Die Zeitgenossen von vorgestern: Das Künstlerkollektiv Saint Genet matscht und sudelt, dass es eine Art hat. Die Achtziger grüßen.

Foto: Wagner-Strauss

Wien – Erblasser von Desastern und Weltverschwender reagieren meist erst dann verstört, wenn ihr Tun in Chaos zerfällt, und kaum je rechtzeitig, sobald die Kassandra ruft. Vergebliches Warnen wie im alten Troja, viel zitiert seit Aischylos und Lykophron – bei Letzterem heißt die Seherin übrigens "Alexandra" -, füllt auch die Gegenwart bis zum Bersten.

Derrick Ryan Claude Mitchells Künstlerkollektiv Saint Genet aus Seattle hat das erkannt und macht in der Uraufführung seiner choreografischen Performance Promised Ends: The Slow Arrow of Sorrow and Madness ein bereits geplatztes Fass auf. Doch mithilfe von Shakespeares Tragedy of King Lear entlockt Mitchell bei den Festwochen in der Museumsquartier-Halle G dem entleerten Gefäß noch ein hohles Echo: "Can you see the enemy?"

Licht genug gibt es am Anfang des Stücks, wenn sich innerhalb eines riesigen, unruhigen Gebildes aus Leuchtstoffröhren ein angepatzter Shakespeare mit Rotwein volllaufen lässt. Sobald er aus dem Strahlen seines Vorsichhinbrütens wankt, wird's düster. Im Hintergrund tanzen Goneril, Regan und Cordelia unter sinistren Goldgewinden, und Erblasser Lear kommt im Rollstuhl daher.

Was mit ihm geschehen wird, ist von den fünf Akten, hier fünf "Movements", des Dramas vorgezeichnet. Mitchell vereinfacht den Verlauf der Geschichte, entreißt Shakespeare die Worte, zerschneidet sie und versetzt die Schnipsel mit zusätzlichem Wortmaterial. Was dieser Vorgang ausspuckt, wird mündlich verlautet oder seitlich an die Wände des Theaterraums projiziert.

Erinnerung an Kurosawa

Die drei Schwestern sind keine Charaktere mehr, sondern nachtmahrhafte Phantome einer fetischisierten Erosion. Der Hofnarr wirkt als Menetekel im Hintergrund. In den Mittelpunkt dagegen gerät immer wieder eine cordelienhafte Figur (Lily Nguyen), deren Erscheinung vage daran erinnert, dass Mitchell Akira Kurosawas filmische Lear-Bearbeitung Ran von 1985 als Inspiration für sein Stück genutzt hat.

Deutlicher dagegen wird sein Faible für Robert Wilson. Wie dieser bei seiner La Traviata 2015 in Linz arbeitet auch Mitchell mit dem Lichtdesigner John Torres zusammen: Die Leuchtstoffröhren-Installationen in beiden Arbeiten sind einander verblüffend ähnlich. Überhaupt ist Promised Ends: The Slow Arrow of Sorrow and Madness ein Fest für Achtzigerjahre-Nostalgiker. Auch ein weiterer Saint-Genet-Bezug stammt aus diesem Jahrzehnt: Jean-Luc Godards King Lear von 1987.

§

#### Arbeitsauftrag 1
Schreiben Sie aus der Kritik zu „Promised Ends“ den Abschnitt ab, der bei „Was mit ihm“ anfängt und bei „des Theaterraums projiziert.“ aufhört.
#### Arbeitsauftrag 2
Beantworten Sie anhand der Kritik zu „Promised Ends“ diese Fragen:
(a) Aus welcher Stadt kommt das Künstlerkollektiv Saint Genet?
(b) Wer spielt die cordelienhafte Figur?
(c) Mit welchem Lichtdesigner arbeitet Mitchell zusammen?

§

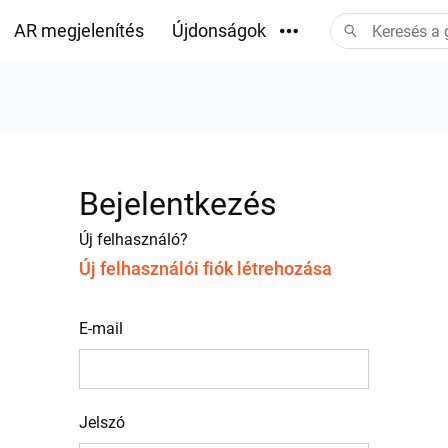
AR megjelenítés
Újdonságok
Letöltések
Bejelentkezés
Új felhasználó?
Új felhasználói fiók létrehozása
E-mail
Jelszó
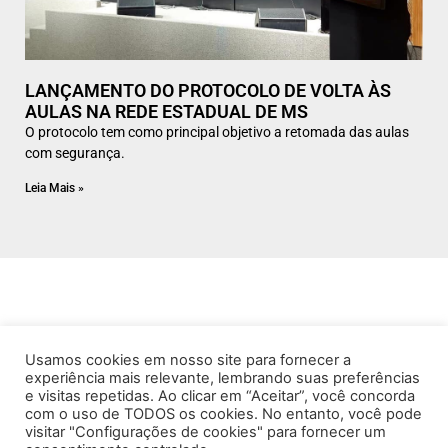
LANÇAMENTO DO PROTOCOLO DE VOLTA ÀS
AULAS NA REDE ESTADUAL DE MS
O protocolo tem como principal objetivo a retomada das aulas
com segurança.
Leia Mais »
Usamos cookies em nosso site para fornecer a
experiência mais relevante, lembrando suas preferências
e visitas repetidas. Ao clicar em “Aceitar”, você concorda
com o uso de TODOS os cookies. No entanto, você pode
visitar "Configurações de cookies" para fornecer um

§

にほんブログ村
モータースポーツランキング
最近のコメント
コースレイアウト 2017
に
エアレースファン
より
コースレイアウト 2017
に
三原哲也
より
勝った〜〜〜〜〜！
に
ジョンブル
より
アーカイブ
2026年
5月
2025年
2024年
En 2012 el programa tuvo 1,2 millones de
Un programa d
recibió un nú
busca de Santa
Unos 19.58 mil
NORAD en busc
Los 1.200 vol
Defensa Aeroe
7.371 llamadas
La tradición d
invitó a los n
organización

§

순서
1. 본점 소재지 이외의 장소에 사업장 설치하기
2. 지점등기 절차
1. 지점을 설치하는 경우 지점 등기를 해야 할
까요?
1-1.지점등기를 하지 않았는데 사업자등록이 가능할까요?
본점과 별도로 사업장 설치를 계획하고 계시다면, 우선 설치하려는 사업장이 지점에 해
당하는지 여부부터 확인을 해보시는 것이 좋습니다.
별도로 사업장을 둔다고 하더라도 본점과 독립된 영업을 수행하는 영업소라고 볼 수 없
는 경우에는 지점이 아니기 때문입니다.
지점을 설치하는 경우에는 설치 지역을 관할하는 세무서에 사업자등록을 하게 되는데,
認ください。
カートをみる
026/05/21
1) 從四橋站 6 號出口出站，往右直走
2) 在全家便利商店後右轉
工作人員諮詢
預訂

§

#### Erwartete Ausgabe 1
Was mit ihm geschehen wird, ist von den fünf Akten, hier fünf "Movements", des Dramas vorgezeichnet. Mitchell vereinfacht den Verlauf der Geschichte, entreißt Shakespeare die Worte, zerschneidet sie und versetzt die Schnipsel mit zusätzlichem Wortmaterial. Was dieser Vorgang ausspuckt, wird mündlich verlautet oder seitlich an die Wände des Theaterraums projiziert.

#### Erwartete Ausgabe 2
(a) Aus Seattle.
(b) Lily Nguyen.
(c) Mit John Torres.